Snarestone is quite, but my week has been anything but!
10th-16th Jan – Congerstone to Snarestone, Ashby Canal, 4.75 miles 0 locks
When the curtains are opened in the morning and I see the birds bobbing on the feeder filled with nuts, which I put out each time we moor, it means that No Problem has settled a while. They won’t use the feeder for a day or so, not trusting it.. I can watch them come close.. investigate, and fly away.. but they return and give it a closer look, then closer, then they dare jump on it.. straight off it, then eventually brave enough to stay a while and have a bit of a feed. Well it’s been raining you see, so I have been inside. Walking is very difficult when it is sodden underfoot, I end up with tons of soil on my boots from the freshly tilled fields to such an extent that it tries to rip my boots from me!
We moored at Shackerstone for a few days last week before moving on, here the church viewed from across the towpath..

The food at the Rising Sun there is quite expensive though, but a lovely village non the less. There are a lot of horses in Shackerstone. I could tell that because walking was almost impossible along the bridleways, even the dogs were moaning!
Now one of my comments last week said….
I read that you have a GPS. Do you Geocache? www.geocaching.com or www.geocacheuk.com I've seen a lot of caches showing up along the canals recently.
Jane it was who wrote that, and oh boy she certainly did cause quite a stir! I had no idea about it.
I then spent hours looking at how to do this ‘game’. I thought the idea of finding ‘treasure’ would be great fun, surely there would be treasure all over England near to places that I walked… Soooo Annie, from NB Moore2Life, me, or should it be ‘I’, and the mutts decided that we would go see if we could find one that happened to be not far off the route we had planned to walk one day last week, and guess what!!

We found the buried treasure!
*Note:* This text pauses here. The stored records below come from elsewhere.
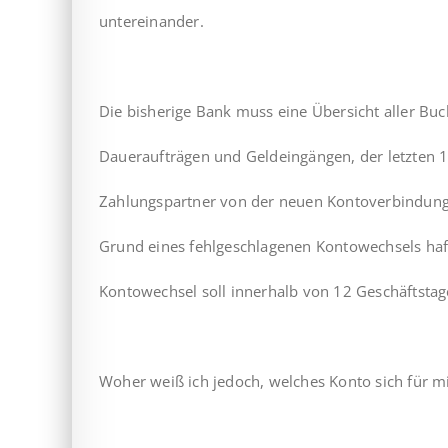
untereinander.
Die bisherige Bank muss eine Übersicht aller Buch
Daueraufträgen und Geldeingängen, der letzten 13
Zahlungspartner von der neuen Kontoverbindung s
Grund eines fehlgeschlagenen Kontowechsels haf
Kontowechsel soll innerhalb von 12 Geschäftstage
Woher weiß ich jedoch, welches Konto sich für mi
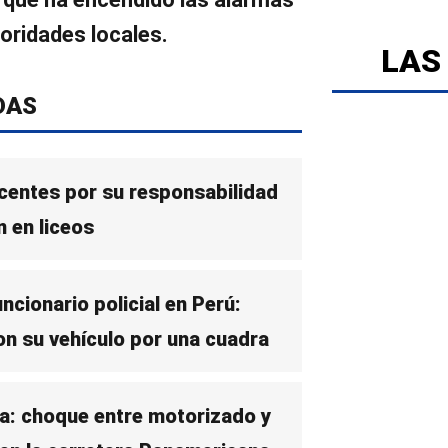
toridades locales.
LAS
DAS
scentes por su responsabilidad
n en liceos
ncionario policial en Perú:
con su vehículo por una cuadra
da: choque entre motorizado y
Now I cannot reveal where this was found, because geocachers (that’s us now) mustn't let ‘muddlers’ (those that aren’t geocachers) find the treasure. To fully understand you do need to study the geocachers site, but a quick description of a geocacher is one who trapses over the countryside with given clues to a secret hiding place of a box or other receptacle containing goodies which can be swapped for goodies of your own.. there is also a log book and pencil to enter your visit. Sometimes there are ‘travel bugs’ which, as the name suggests, like to travel to other places, they sometimes have a mission too like wanting to visit a certain county.. It took us ages to find this one.. buy hey we are newbie geocachers! 
Thank you Jane we both had great fun that day, and I think it is something we will both enjoy in the future. 
Away from that…. we have had a major engine problem, a major diesel leak. Thank goodness for Call Assist who sent out ‘The Boat Doctor’ AKA Peter Jordon from Derby who took part of the engine away on Saturday leaving us with batteries that were quite low, meaning that total energy saving was on the cards for the weekend.. its hard to do the washing up with just the one light on in the saloon!! By lunchtime today though, he had us up and running again having had the part repaired in Burton-on-Trent first thing this morning. Well impressed I was, and it wasn’t the arm and leg of a price I thought it might be.. well an engineer from Derby.. return to Derby, over to Burton back to us.. 76 miles he told me.. phew only half the price I thought it was going to be! 
So apart from all that, oh and the stampeding horses while crossing a field, it’s quite quiet here at the end of the Ashby Canal in Snarestone!!